Children who might not love reading traditional books might like to read via an ereader. Parents can use e readers to encourage reading. While the e reader won’t necessarily offer any features that directly aid comprehension, they could make reading more enjoyable for some children. More exposure to books and stories could help children grow their fluency.
For children who struggle with comprehension, though, parents will want to focus on finding books at the right reading level. Parents also may read with children to help guide them and work with them on using context to decipher meaning.
Some children struggle with reading between the lines of stories. To infer meaning requires children to use clues that aren’t often clearly explained or even directly stated. Using an app like Inference Ace can help children work on this skill.
While Inference Ace is available only for Apple devices, Google Play offers options, too. Parents can check out apps like Inference Jones, which is offered for different grade levels (Inference Jones also is available on the App Store).
Readability is a comprehensive reading app that is designed for preschool through fifth grade. Readability offers a lessons-based approach and includes a built-in AI tutor that helps guide lessons.
The app helps children with both fluency and comprehension. Children read stories aloud with Readability; if they stumble, the tutor will correct them and offer help. At the end of each story, the tutor also asks questions to test the child’s comprehension.
However, a child isn’t punished if they miss the answer. Instead, the tutor will show the text from the book that offers clues about the missed question. The tutor will read the passage to the child, and the child will have another chance to answer the question.
Children also can listen to their favorite stories using a feature called Storytime. When a child is reading stories in the app, they also can explore words and their definition. Children can tap a word, and Readability’s tutor will read the definition to them. Each story also has its own list of vocabulary words.
Readability provides parents with their own portal called the Program Dashboard that includes all their child’s reading data. Parents can review their child’s reading level, fluency, comprehension and even see their reading level and how many books their child has read.
Readability requires a monthly subscription ($19.99 per month), but one account can be used for up to three different readers. In addition, Readability offers a free seven-day trial for parents and their young readers to explore the program.
Tips for Finding the Best App for Children
Parents searching for comprehension apps on the App Store or on Google Play might be inundated with options. Since many of these apps are free, parents can download them and let children explore the content.

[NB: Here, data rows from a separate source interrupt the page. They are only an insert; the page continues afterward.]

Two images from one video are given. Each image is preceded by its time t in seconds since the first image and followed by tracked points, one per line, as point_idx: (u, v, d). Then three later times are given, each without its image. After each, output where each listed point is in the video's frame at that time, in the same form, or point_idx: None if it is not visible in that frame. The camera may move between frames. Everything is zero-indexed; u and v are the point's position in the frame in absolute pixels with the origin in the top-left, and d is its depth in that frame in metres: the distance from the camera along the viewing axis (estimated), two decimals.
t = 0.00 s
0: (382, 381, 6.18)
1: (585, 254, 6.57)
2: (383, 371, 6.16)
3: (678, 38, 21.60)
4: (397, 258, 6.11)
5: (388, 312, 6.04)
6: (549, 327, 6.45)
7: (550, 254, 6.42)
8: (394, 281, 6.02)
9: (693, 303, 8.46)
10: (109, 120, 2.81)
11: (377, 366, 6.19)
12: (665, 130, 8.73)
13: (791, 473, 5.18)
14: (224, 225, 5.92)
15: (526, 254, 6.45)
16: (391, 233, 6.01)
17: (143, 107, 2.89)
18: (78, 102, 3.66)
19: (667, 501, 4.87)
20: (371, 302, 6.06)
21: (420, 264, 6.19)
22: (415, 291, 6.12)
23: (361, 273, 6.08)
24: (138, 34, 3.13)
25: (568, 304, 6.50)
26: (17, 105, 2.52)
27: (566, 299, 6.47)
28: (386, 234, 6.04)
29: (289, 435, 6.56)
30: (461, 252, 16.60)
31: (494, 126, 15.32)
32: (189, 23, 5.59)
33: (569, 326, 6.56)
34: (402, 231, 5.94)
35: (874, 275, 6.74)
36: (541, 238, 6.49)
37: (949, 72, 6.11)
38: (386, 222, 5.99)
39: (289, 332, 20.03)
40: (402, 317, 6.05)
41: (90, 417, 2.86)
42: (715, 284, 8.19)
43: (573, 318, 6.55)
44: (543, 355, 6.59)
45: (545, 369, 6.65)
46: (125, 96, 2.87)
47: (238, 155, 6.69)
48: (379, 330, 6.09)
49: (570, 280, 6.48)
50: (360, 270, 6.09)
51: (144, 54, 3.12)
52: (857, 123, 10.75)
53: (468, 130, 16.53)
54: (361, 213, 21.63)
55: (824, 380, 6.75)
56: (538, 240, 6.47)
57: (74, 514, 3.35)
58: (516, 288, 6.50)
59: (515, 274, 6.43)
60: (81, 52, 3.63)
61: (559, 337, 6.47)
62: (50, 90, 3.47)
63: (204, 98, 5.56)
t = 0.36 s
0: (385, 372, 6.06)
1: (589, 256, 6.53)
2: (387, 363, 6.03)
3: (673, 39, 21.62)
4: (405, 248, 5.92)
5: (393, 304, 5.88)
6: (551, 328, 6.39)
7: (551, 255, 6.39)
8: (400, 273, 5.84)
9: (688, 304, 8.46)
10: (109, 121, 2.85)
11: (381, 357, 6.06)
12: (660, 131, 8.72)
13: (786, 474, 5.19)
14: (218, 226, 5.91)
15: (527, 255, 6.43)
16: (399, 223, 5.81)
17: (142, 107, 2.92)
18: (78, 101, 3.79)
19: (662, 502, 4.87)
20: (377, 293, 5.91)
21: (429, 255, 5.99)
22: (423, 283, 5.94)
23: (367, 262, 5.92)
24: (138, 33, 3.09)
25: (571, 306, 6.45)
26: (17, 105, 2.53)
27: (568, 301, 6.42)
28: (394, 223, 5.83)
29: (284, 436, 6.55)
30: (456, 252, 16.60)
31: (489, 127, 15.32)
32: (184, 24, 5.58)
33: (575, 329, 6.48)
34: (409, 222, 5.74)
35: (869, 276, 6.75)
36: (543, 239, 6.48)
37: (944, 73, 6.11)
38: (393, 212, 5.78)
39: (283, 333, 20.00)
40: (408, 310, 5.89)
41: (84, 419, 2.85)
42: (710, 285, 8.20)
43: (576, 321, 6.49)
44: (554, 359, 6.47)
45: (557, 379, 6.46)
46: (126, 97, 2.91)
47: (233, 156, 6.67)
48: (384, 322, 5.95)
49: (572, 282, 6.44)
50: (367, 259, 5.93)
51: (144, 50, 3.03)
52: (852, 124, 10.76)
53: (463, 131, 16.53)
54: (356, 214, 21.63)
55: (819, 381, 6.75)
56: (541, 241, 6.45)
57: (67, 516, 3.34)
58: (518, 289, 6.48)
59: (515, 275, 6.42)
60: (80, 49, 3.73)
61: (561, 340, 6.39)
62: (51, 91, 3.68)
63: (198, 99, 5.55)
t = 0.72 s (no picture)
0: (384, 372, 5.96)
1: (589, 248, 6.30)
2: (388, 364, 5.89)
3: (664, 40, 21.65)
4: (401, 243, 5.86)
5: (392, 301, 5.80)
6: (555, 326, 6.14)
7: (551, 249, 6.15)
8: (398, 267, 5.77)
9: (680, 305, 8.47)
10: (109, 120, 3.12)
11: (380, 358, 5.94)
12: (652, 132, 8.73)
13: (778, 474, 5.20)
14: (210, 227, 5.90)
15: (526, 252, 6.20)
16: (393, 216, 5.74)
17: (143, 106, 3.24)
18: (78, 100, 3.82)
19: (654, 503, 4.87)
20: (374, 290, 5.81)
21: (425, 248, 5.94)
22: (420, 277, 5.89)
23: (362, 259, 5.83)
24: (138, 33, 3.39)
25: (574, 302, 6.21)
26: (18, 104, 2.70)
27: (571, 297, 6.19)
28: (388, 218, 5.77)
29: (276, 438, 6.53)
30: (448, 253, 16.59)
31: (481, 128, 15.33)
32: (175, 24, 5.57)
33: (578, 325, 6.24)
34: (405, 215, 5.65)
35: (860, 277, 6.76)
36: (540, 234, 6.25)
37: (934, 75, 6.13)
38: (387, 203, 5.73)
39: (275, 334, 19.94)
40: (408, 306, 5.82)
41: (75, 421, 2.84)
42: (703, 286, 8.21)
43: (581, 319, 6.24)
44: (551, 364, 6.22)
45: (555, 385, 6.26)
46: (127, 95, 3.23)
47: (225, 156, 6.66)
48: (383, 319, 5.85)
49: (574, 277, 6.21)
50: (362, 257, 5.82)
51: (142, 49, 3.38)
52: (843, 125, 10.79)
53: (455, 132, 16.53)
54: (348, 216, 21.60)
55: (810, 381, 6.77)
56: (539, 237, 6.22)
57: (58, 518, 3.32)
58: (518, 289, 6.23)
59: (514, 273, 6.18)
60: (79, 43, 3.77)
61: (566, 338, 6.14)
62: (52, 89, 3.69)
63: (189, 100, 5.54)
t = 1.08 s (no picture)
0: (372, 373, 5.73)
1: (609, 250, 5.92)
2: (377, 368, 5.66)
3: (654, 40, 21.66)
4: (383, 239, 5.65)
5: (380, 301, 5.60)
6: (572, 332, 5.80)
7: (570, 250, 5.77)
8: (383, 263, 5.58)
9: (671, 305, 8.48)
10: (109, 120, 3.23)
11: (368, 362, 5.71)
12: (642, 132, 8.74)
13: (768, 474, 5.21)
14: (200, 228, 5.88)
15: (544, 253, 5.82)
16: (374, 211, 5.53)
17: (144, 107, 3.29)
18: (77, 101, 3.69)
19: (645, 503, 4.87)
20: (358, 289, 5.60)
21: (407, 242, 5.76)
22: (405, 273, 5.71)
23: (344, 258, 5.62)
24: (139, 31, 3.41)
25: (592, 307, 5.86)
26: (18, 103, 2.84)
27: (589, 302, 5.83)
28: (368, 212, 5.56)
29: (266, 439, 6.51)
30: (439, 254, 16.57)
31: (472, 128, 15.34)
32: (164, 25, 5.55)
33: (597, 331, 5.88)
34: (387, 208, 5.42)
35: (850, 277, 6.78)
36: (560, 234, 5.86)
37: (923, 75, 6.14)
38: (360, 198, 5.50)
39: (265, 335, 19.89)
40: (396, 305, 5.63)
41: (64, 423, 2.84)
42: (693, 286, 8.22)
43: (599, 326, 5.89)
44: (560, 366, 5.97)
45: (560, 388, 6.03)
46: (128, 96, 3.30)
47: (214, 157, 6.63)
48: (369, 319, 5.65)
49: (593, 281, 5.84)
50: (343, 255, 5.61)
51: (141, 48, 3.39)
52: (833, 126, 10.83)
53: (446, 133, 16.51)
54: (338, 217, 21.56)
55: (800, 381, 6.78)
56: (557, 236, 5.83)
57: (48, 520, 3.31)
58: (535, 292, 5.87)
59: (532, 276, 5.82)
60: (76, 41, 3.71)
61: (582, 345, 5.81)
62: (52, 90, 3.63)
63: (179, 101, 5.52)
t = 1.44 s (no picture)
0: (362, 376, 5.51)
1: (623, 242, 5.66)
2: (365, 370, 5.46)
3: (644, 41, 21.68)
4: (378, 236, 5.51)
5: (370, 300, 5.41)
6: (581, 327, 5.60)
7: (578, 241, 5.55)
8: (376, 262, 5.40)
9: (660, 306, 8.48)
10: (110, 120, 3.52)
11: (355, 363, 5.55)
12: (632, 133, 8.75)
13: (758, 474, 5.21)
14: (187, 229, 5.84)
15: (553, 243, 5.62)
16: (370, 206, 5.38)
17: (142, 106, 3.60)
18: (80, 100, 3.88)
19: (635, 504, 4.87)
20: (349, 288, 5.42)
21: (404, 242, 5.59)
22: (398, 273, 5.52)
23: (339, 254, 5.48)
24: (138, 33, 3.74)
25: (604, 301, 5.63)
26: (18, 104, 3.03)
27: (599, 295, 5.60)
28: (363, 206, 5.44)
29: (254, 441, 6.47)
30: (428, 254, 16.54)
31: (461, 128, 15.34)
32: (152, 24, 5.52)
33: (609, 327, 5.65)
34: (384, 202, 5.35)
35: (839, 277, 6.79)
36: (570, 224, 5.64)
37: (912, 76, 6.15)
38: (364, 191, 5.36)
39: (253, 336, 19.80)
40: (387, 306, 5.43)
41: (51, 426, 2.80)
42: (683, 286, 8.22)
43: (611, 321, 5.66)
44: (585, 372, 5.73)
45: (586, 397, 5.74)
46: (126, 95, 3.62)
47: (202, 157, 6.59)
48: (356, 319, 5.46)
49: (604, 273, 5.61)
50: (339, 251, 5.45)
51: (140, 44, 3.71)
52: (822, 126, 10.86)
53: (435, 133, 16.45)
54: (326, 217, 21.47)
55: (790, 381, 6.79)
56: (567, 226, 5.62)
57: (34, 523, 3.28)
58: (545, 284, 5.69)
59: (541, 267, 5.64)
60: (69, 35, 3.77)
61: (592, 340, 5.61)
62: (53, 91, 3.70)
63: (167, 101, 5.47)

Reading the reviews might help parents better understand if the app is a good fit for their child or if it has benefited other users. Newer apps might not have many ratings, but those with lower ratings might need closer inspection. If apps are free, parents might just decide to try a few options to see if they are a good fit for their child.

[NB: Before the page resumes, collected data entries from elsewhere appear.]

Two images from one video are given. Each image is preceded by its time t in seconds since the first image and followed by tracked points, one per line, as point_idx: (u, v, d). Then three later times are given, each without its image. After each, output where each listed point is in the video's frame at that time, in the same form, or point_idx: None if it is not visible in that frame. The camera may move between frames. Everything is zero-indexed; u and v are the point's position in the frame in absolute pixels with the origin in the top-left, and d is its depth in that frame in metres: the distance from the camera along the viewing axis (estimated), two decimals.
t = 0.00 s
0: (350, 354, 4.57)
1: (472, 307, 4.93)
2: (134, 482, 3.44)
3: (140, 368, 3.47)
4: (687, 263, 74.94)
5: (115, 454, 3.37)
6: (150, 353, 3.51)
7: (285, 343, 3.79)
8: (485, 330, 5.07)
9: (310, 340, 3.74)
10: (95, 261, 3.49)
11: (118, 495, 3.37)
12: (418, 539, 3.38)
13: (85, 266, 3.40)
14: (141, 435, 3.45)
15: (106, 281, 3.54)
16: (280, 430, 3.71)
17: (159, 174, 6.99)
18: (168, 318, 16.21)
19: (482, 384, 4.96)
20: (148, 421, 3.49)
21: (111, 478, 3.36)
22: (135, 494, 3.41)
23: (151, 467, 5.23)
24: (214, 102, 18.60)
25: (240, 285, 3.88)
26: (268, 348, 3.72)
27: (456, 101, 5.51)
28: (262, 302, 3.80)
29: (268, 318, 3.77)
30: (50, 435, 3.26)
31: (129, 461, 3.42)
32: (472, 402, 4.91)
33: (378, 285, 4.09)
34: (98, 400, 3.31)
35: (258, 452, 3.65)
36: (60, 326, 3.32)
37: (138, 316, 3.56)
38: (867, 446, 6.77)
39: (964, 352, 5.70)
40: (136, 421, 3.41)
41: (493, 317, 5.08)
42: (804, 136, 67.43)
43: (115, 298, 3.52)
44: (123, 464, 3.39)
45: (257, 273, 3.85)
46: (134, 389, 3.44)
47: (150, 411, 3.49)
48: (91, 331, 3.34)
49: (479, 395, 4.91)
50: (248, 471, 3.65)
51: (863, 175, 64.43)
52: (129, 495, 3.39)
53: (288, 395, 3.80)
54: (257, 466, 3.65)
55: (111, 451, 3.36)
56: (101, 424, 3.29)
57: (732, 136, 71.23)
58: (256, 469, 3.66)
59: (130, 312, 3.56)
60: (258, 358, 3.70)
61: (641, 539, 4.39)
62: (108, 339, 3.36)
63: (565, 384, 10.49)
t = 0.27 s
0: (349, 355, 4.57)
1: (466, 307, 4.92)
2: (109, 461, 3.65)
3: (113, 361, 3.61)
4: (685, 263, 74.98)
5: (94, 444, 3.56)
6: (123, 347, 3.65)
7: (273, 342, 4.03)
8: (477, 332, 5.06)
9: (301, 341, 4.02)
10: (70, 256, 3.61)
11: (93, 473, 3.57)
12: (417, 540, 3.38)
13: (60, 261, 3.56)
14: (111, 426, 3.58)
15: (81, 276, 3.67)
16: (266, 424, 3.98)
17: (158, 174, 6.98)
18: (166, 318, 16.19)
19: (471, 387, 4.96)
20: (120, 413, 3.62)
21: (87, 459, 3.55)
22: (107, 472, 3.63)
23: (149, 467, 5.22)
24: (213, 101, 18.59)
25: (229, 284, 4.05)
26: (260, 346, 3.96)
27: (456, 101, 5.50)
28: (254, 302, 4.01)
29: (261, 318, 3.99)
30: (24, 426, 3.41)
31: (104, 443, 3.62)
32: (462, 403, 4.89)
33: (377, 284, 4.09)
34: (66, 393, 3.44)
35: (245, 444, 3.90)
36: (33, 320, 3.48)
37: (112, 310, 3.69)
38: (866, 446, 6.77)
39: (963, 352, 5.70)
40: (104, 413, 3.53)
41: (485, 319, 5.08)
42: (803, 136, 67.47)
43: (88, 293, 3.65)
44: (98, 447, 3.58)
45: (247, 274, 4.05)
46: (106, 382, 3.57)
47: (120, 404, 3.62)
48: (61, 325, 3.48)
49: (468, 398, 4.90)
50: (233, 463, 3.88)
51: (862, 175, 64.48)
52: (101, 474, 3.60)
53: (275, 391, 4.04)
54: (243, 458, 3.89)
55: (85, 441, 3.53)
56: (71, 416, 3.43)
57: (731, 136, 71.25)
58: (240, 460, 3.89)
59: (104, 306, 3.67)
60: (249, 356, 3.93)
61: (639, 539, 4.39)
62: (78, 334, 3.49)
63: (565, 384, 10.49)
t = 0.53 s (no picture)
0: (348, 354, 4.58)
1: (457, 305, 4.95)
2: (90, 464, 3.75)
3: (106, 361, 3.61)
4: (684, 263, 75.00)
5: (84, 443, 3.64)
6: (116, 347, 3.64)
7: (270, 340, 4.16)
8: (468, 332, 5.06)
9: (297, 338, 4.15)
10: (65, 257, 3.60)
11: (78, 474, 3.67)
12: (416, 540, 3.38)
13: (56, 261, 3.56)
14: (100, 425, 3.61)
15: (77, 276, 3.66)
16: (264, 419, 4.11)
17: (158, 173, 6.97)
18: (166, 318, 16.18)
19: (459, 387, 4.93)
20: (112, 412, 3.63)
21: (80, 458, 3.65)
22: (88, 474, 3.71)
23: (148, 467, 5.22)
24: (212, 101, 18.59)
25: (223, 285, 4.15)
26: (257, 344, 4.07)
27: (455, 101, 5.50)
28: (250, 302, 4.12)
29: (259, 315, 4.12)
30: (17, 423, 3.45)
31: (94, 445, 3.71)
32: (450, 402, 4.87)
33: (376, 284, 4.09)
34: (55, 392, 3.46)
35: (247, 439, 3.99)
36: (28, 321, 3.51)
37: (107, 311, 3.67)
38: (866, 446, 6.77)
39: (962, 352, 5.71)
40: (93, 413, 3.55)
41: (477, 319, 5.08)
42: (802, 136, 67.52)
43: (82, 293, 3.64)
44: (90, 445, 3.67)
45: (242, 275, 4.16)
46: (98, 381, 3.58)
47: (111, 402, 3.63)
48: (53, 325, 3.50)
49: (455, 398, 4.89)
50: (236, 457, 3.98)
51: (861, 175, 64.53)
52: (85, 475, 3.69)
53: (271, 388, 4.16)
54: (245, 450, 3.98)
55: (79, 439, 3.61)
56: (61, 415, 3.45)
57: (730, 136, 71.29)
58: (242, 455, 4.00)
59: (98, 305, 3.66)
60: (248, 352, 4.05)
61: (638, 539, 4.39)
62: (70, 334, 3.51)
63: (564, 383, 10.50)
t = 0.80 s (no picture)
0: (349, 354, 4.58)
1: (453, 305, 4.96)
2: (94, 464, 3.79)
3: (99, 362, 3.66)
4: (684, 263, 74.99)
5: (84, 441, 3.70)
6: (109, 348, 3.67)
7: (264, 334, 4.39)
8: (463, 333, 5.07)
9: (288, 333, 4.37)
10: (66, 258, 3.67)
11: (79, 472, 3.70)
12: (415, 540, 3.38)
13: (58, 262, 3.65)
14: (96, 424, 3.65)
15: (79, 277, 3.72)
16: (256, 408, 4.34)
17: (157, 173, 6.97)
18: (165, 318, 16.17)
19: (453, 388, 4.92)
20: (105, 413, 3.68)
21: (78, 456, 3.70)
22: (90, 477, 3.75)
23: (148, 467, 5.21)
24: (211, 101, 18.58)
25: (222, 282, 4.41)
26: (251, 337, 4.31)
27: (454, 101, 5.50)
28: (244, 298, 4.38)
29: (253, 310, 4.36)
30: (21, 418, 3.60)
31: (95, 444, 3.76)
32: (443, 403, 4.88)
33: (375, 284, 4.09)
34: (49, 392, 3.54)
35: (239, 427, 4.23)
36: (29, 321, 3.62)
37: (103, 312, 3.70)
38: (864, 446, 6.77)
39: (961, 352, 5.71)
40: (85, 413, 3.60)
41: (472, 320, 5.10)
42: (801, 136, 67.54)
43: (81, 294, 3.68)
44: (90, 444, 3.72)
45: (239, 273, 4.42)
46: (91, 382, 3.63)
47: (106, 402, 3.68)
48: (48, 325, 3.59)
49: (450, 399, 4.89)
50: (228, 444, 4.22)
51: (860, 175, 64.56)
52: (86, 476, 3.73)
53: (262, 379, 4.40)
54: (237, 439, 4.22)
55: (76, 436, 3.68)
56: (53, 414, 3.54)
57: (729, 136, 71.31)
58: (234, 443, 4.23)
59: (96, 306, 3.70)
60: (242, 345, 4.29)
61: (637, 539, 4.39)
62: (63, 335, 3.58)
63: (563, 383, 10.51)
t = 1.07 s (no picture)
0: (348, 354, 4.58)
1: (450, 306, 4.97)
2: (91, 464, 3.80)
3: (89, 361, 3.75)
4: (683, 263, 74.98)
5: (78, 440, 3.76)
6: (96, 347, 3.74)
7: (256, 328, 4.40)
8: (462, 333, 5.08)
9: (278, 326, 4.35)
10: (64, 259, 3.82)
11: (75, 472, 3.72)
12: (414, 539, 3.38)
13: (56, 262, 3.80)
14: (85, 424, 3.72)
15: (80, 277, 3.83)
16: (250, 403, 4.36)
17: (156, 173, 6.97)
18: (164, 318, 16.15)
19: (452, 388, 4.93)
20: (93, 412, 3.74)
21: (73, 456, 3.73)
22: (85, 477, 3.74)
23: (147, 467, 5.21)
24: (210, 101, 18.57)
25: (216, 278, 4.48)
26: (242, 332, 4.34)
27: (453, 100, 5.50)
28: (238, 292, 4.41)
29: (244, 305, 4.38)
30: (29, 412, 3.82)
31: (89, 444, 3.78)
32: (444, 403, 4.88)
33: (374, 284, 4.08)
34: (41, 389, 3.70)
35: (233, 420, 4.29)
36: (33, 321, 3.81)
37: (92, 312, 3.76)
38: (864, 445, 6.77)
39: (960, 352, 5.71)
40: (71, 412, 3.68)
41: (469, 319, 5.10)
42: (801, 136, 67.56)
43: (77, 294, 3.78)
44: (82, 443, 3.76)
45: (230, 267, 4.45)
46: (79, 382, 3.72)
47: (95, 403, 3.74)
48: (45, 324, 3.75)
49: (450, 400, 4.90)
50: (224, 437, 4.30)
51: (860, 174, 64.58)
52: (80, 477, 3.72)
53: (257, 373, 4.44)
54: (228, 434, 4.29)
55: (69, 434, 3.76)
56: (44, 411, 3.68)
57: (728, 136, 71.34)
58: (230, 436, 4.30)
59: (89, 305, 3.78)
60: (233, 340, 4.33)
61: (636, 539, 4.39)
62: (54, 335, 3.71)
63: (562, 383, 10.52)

Parents also could focus on keywords when looking for the best comprehension apps. Try searching for “comprehension third grade” or add in a particular comprehension focus like “reading comprehension inference.” Nuanced search terms can help parents zero in on the apps that might be most beneficial for their child.
If parents are interested in subscription-based reading apps for their child, they can consider signing up for free trial periods to explore the program before committing to a paid subscription. No matter what games and apps parents use when homeschooling, these resources can be a fun way to complement the homeschool reading journey.